• **Arbeitsauftrag**:
Setze den Text über die brasilianischen Schiedsrichterinnen bei der Europameisterschaft im Anschluss an seinen letzten Satz fort.

=== Textabschnitt ===

Wenn das DFB-Team gegen Spanien um den Einzug ins Finale der Fußball-Europameisterschaft kämpft, stehen auch drei Brasilianerinnen auf dem Platz. Schiedsrichterin Edina Alves Batista und ihre Assistentinnen Neuza Ines Back und Fabrini Bevilacqua.

Die 45-Jährige ist eine von 13 Schiedsrichterinnen bei diesem Turnier. Keine Deutsche hat es in die Auswahl geschafft, wie schon bei der WM 2023. Diesmal sind Christian Dingert und Katrin Rafalski als Video-Schiedsrichter dabei. Wie aber kommt es, dass eine Schiedsrichterin nicht aus Europa kommt, aber bei einer EM mitwirkt? Die UEFA und der südamerikanische Verband CONMEBOL pflegen eine „kontinuierliche Zusammenarbeit“ – und so können Batista, Back und Bevilacqua ihr Können beweisen.

=== Gezeigtes Material ===

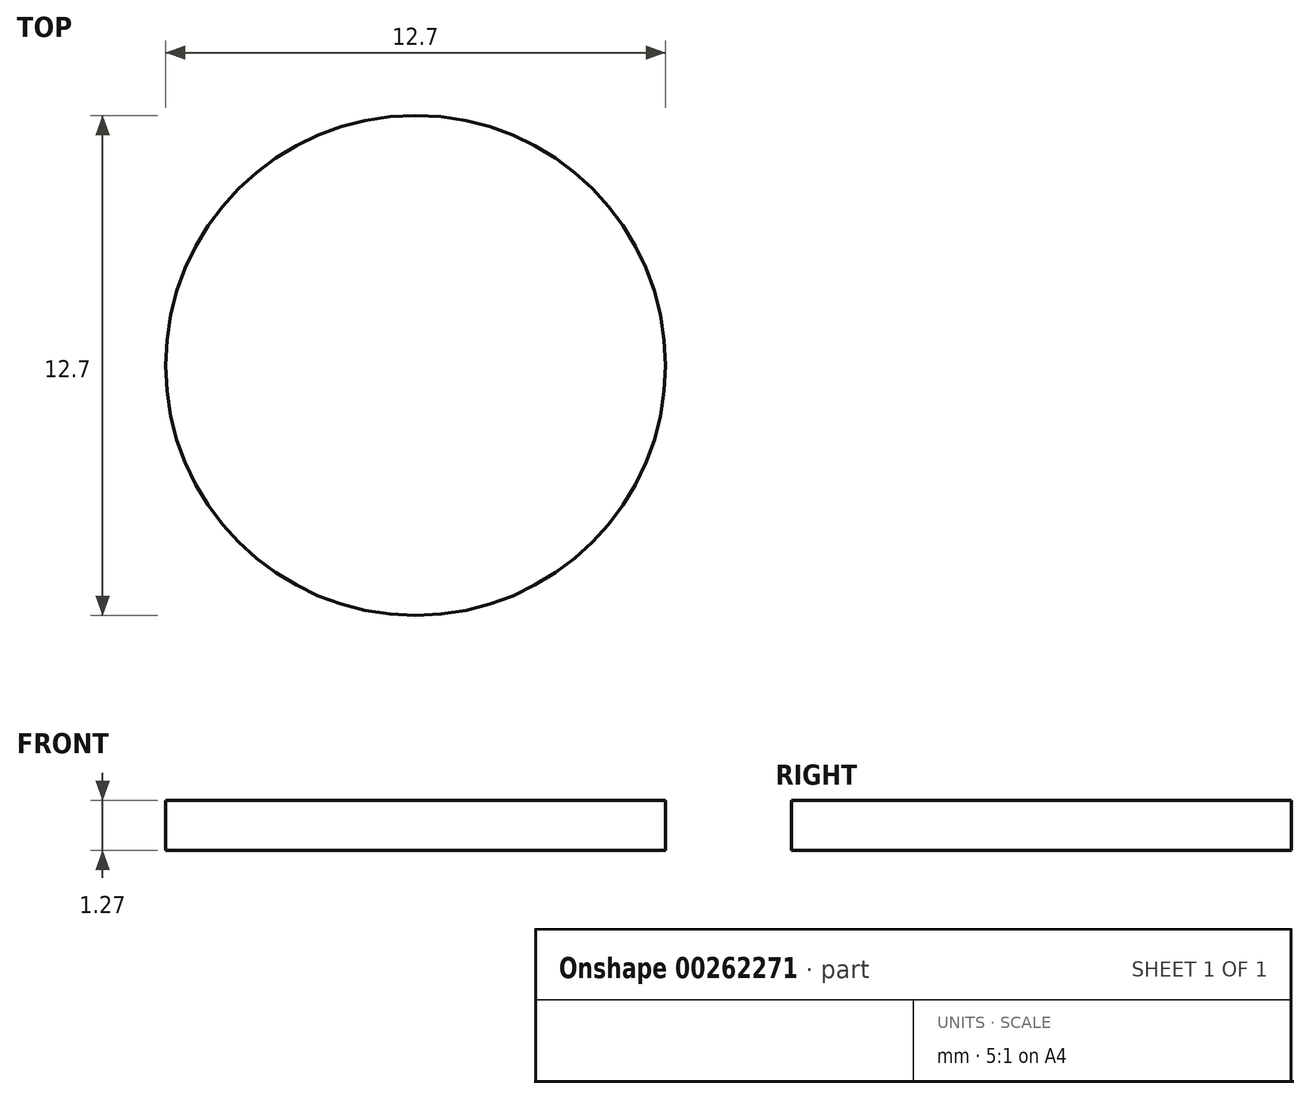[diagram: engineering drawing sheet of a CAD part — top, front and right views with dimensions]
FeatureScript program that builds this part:
annotation { "Feature Type Name" : "Feature", "Feature Type Description" : "" }
export const myFeature = defineFeature(function(context is Context, id is Id, definition is map)
    precondition{}
    {
        {
            var Q0;
            Q0=qCreatedBy(makeId("Top.planeOp"),FACE);
            var sketch = newSketch(context, id + "F0", { "sketchPlane" : qUnion([Q0])});
            skCircle(sketch, "E0", {"center": v(0, 0) * mm, "radius": 6.35 * mm});
            skSolve(sketch);
        }
        {
            var Q0;
            Q0=makeQuery(id+"F0.imprint","IMPRINT",FACE,{"disambiguationData":[TD([[makeQuery(id+"F0.imprint","IMPRINT",EDGE,{"derivedFrom":sQuery(id+"F0.wireOp",EDGE,"E0")}),1.0]])]});
            extrude(context, id + "F1", {"entities" : qUnion([Q0]), "depth" : 1.27 * mm});
        }
    });
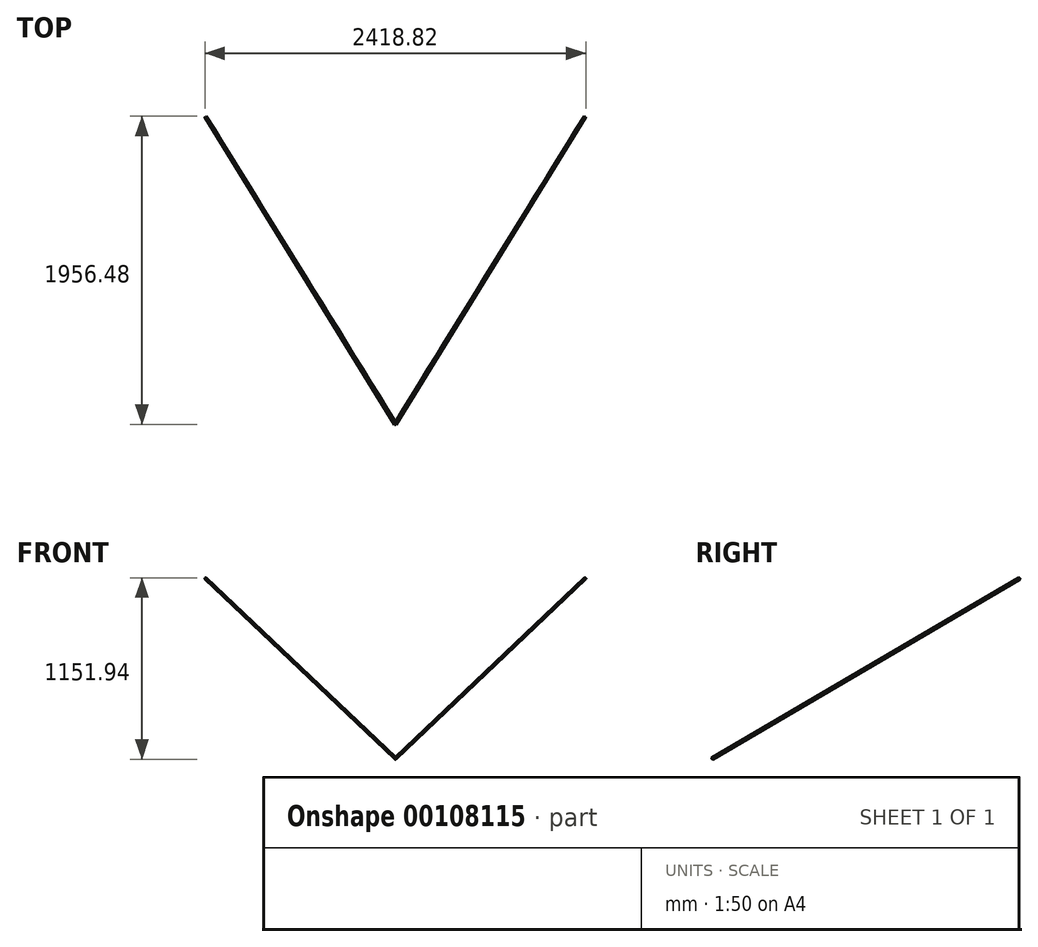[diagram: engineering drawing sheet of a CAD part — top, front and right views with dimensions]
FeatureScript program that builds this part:
annotation { "Feature Type Name" : "Feature", "Feature Type Description" : "" }
export const myFeature = defineFeature(function(context is Context, id is Id, definition is map)
    precondition{}
    {
        {
            assignVariable(context, id + "F0", {"name" : "Y1", "anyValue" : 0});
        }
        {
            var Q0;
            Q0=qCreatedBy(makeId("Front.planeOp"),FACE);
            cPlane(context, id + "F1", {"entities" : qUnion([Q0]), "cplaneType" : CPlaneType.OFFSET, "offset" : (getVariable(context, 'Y1')) * mm, "width" : 150 * mm, "height" : 150 * mm});
        }
        {
            var Q0;
            Q0=qCreatedBy(id+"F1.planeOp",FACE);
            var sketch = newSketch(context, id + "F2", { "sketchPlane" : qUnion([Q0])});
            skPoint(sketch, "E0", {"position": v(-1205, 5800) * mm});
            skPoint(sketch, "E1", {"position": v(-1205, 0) * mm});
            skSolve(sketch);
        }
        {
            assignVariable(context, id + "F3", {"name" : "Y2", "anyValue" : 3900 / 2});
        }
        {
            var Q0;
            Q0=qCreatedBy(makeId("Front.planeOp"),FACE);
            cPlane(context, id + "F4", {"entities" : qUnion([Q0]), "cplaneType" : CPlaneType.OFFSET, "offset" : (getVariable(context, 'Y2')) * mm, "width" : 150 * mm, "height" : 150 * mm});
        }
        {
            var Q0;
            Q0=qCreatedBy(id+"F4.planeOp",FACE);
            var sketch = newSketch(context, id + "F5", { "sketchPlane" : qUnion([Q0])});
            skPoint(sketch, "E2", {"position": v(0, 4657) * mm});
            skSolve(sketch);
        }
        {
            var Q0;
            Q0=sQuery(id+"F2.wireOp",VERTEX,"E0");
            var Q1;
            Q1=sQuery(id+"F2.wireOp",VERTEX,"E1");
            var Q2;
            Q2=sQuery(id+"F5.wireOp",VERTEX,"E2");
            cPlane(context, id + "F6", {"entities" : qUnion([Q0, Q1, Q2]), "cplaneType" : CPlaneType.THREE_POINT, "offset" : 25 * mm, "width" : 150 * mm, "height" : 150 * mm});
        }
        {
            var Q0;
            Q0=qCreatedBy(id+"F6.planeOp",FACE);
            var sketch = newSketch(context, id + "F7", { "sketchPlane" : qUnion([Q0])});
            skPoint(sketch, "E3.0", {"position": v(633.44, 5800) * mm});
            skPoint(sketch, "E4.0", {"position": v(-1658.83, 4657) * mm});
            skLineSegment(sketch, "E5", {"start": v(633.44, 5800) * mm, "end": v(-1658.83, 4657) * mm});
            skSolve(sketch);
        }
        {
            var Q0;
            Q0=sQuery(id+"F7.wireOp",VERTEX,"E3.0");
            var Q1;
            Q1=sQuery(id+"F7.wireOp",EDGE,"E5");
            cPlane(context, id + "F8", {"entities" : qUnion([Q0, Q1]), "cplaneType" : CPlaneType.LINE_POINT, "offset" : 25 * mm, "width" : 150 * mm, "height" : 150 * mm});
        }
        {
            var Q0;
            Q0=qCreatedBy(id+"F8.planeOp",FACE);
            var sketch = newSketch(context, id + "F9", { "sketchPlane" : qUnion([Q0])});
            skPoint(sketch, "E6.0", {"position": v(316.45, 5003.76) * mm});
            skCircle(sketch, "E7", {"center": v(316.45, 5003.76) * mm, "radius": 5 * mm});
            skSolve(sketch);
        }
        {
            var Q0;
            Q0=makeQuery(id+"F9.imprint","IMPRINT",FACE,{"disambiguationData":[TD([[makeQuery(id+"F9.imprint","IMPRINT",EDGE,{"derivedFrom":sQuery(id+"F9.wireOp",EDGE,"E7")}),1.0]])]});
            var Q1;
            Q1=sQuery(id+"F7.wireOp",EDGE,"E5");
            sweep(context, id + "F10", {"profiles" : qUnion([Q0]), "path" : qUnion([Q1])});
        }
        {
            var Q0;
            Q0=makeQuery(id+"F10.opSweep","SWEPT_BODY",BODY,{"disambiguationData":[OSD([sQuery(id+"F7.wireOp",EDGE,"E5"),sQuery(id+"F9.wireOp",EDGE,"E7")])]});
            var Q1;
            Q1=qCreatedBy(makeId("Right.planeOp"),FACE);
            mirror(context, id + "F11", {"operationType" : NewBodyOperationType.ADD, "entities" : qUnion([Q0]), "mirrorPlane" : qUnion([Q1])});
        }
    });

===

• **Ergebnis**:
Eine weite Reise für die drei – aber bei Weitem nicht die aufwändigste, die Batista hinter sich hat. Aufgewachsen ist sie in Goioere, rund 800 Kilometer westlich von Sao Paulo. Ein Ort, näher dran an Paraguay als an der nächsten Großstadt Brasiliens. Die junge Edina spielte Futsal, träumte davon, Fußballerin zu werden. „Aber es ist eine kleine Grafschaft mitten im Nirgendwo – in den 90er-Jahren war es nicht möglich, Fußballerin zu werden“, sagte sie für einen Bericht der FIFA.

1999 kam sie aufgrund des Vaters eines Freundes zu der Chance, sich als Schiedsrichterin zu versuchen. „Ich verliebte mich sofort in das Adrenalin, das mit dem Leiten eines Fußballspiels verbunden ist. In diesem Moment wusste ich, dass die Schiedsrichterei mein Leben ist.“

Schuften in einer Gärtnerei

Und dafür tat Batista alles, nahm immense Quälereien in Kauf. Denn die Ausbildung zur Schiedsrichterin kostet Geld. „Abends ging ich noch zur Schule, um Sportlehrerin zu werden, und nachmittags trainierte ich (als Schiedsrichterin, Anm.d.Red.), also brauchte ich einen Job, den ich früh beginnen konnte“, erzählte sie. Und so klingelte ihr Wecker jeden Morgen um 5 Uhr, dann füllte sie Stunde um Stunde Erde einer Saatgärtnerei in Säcke. Unter der Sonne Brasiliens, auf den Knien hockend, fast zwei Jahre lang.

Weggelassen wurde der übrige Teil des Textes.